UCSD skilled trades workers represented by Teamsters Local 2010, such as campus and hospital electricians, mechanics and facilities workers, began the 24-hour strike one day after several hundred of their counterparts at UCLA took similar actions.
Groups of striking employees picketed at three locations on campus and, according to NBC San Diego, blocked deliveries and access to construction sites. They said they are paid well below the prevailing wage and want a 25 percent pay hike over four years.
“The university has refused to bargain over raises for the past two years, even though they admit they have money in the budget for the raises, so they’re not bargaining in good faith, they’re not being fair to the workers who make this place run,” Jason Rabinowitz, secretary-general of the union local, told the station.
According to a statement from UCSD, the university has held 20 bargaining sessions with the union and reached tentative agreements on 30 provisions, or about two-thirds of a contract.

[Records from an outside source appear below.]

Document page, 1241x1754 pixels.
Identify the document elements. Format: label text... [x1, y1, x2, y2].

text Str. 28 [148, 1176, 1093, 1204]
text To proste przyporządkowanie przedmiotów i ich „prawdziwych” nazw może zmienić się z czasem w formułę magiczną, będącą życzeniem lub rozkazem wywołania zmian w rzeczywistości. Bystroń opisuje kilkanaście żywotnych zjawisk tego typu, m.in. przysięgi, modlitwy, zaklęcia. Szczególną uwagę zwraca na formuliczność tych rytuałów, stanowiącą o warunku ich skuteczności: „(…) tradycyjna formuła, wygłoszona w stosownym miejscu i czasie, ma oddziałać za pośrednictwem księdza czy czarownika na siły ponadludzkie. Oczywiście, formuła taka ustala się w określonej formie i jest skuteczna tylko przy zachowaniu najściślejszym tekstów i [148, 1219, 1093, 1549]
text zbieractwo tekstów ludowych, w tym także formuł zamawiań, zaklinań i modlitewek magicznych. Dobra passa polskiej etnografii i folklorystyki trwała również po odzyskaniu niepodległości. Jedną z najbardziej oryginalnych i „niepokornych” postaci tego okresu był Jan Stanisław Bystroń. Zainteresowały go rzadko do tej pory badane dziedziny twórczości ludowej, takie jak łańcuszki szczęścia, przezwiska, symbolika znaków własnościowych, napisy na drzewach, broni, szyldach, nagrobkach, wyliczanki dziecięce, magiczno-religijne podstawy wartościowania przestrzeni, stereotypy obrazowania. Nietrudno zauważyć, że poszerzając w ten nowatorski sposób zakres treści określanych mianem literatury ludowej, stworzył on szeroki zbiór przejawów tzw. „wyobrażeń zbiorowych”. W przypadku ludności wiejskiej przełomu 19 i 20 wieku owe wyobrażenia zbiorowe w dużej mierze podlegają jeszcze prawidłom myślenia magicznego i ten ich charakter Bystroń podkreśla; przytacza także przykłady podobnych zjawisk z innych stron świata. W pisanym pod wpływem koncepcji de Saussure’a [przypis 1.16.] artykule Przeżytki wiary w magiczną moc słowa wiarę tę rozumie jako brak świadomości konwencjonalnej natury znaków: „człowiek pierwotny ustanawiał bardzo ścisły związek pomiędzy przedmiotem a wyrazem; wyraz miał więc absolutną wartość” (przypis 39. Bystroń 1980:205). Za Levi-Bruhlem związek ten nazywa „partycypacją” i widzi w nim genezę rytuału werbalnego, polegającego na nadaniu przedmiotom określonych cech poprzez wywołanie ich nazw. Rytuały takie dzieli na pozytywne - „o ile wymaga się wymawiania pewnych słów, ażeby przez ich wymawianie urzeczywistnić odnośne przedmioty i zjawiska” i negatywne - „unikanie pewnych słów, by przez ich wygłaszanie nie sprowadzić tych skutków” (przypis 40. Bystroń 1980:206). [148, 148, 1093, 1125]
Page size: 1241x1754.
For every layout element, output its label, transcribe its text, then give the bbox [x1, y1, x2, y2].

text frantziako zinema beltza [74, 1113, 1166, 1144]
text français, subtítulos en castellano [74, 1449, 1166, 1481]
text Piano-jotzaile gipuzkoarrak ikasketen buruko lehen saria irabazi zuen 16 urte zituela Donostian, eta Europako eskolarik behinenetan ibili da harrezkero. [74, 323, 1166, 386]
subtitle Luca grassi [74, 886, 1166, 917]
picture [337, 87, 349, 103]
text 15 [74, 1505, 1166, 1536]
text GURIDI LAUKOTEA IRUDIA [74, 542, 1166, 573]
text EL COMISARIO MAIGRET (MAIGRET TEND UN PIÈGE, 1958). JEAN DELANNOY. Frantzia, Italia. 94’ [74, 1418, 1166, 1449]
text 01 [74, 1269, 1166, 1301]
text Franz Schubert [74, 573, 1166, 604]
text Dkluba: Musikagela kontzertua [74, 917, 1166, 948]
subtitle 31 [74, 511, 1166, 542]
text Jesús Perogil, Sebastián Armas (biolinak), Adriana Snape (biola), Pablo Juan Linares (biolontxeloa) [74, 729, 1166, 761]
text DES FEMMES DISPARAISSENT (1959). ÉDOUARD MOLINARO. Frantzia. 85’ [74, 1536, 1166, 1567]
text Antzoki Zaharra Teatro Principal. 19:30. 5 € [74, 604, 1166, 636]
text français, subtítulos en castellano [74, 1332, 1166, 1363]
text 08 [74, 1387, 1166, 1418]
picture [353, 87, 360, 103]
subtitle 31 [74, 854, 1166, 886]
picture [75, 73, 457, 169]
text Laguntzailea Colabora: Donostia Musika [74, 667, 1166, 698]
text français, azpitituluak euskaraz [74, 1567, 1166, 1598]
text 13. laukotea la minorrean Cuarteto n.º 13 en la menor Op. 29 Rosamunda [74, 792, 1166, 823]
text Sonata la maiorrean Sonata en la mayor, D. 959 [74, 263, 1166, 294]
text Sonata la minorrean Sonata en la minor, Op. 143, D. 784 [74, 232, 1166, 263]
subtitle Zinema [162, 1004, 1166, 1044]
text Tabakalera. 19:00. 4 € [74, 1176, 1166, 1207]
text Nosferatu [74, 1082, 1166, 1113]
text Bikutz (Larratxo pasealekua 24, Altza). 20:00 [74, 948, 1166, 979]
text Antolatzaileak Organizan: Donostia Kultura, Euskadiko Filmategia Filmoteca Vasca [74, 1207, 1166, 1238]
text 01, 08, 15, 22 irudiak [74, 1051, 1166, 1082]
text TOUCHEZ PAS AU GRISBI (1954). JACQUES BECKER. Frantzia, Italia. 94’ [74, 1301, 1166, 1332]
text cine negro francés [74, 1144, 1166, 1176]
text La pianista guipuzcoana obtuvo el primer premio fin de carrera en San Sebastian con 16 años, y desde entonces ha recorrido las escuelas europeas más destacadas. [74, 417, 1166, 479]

“Teamsters and UC San Diego have been negotiating a new employment contract for skilled trades workers, which includes electricians, plumbers, carpenters, and mechanics, among others, since March 2016,” the statement said. “The skilled trades workers have not had a salary increase since 2014 because the union that previously represented them unexpectedly discontinued its role during bargaining, leaving them without a contract.”
UCSD said when the workers joined the Teamsters, management quickly moved to open negotiations.
The university has offered an immediate 6 percent wage increase, followed by three guaranteed hikes of 3 percent each July, a one-time $500 lump sum, a one-time $450 signing bonus, premium overtime pay after eight hours, increased shift-differential pay and off-duty support call pay.
The statement said a UCSD market analysis showed that skilled trades workers “are already compensated at a level above market in their category among peer institutions.”